3. Self care deficit related to disorientation, confusion, memory deficits evidenced
by inability to fulfill activities of daily living.
Interventions
Provide a simple, structured environment for the client, identify self-care deficits,
and offer assistance as required.
Allow plenty of time for the client to complete tasks.
Provide guidance and support for independent actions by talking the client
through the task one step at a time.
Provide a structured schedule of activities that does not change from day to day.
Ensure that ADLs follow the client's usual routine as closely as possible.

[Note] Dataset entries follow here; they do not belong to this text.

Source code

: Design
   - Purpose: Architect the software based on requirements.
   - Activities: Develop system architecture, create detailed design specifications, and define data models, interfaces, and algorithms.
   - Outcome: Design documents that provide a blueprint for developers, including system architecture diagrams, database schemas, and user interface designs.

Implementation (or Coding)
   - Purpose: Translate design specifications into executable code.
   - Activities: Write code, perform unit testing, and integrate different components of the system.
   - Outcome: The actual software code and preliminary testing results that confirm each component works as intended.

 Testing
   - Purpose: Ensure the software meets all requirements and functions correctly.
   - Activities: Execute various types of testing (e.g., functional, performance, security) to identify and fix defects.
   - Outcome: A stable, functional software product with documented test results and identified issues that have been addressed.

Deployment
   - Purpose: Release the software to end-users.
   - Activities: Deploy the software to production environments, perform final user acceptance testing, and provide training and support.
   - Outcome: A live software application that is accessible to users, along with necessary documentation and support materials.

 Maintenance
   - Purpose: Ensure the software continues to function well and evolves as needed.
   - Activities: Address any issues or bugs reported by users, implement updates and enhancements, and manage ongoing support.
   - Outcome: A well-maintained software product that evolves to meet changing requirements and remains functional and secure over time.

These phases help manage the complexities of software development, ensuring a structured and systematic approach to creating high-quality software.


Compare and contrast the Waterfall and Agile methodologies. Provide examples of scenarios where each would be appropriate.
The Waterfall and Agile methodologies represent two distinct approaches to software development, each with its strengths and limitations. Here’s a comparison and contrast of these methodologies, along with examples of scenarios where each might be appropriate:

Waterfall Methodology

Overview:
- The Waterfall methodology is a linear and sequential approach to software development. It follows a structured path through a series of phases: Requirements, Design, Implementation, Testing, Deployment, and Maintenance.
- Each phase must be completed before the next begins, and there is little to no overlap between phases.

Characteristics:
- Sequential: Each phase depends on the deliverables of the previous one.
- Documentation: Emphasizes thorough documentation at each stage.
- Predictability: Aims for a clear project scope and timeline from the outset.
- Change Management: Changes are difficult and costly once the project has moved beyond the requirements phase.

Minimize confusion by providing for consistency in assignment of daily
caregivers.
Perform an ongoing assessment of the client's ability to fulfill his or her
nutritional needs, ensure personal safety, follow the medication regimen, and
communicate the need for assistance with activities that he or she cannot
accomplish independently. Anticipate needs that are not verbally communicated.
PREVENTION
The most successful approach to preventing delirium is to target risk factors that might trigger an
episode. Hospital environments present a special challenge — frequent room changes, invasive
procedures, loud noises, poor lighting, and lack of natural light and sleep can worsen confusion.
Evidence indicates that certain strategies — promoting good sleep habits, helping the person
remain calm and well-oriented, and helping prevent medical problems or other complications —
can help prevent or reduce the severity of delirium.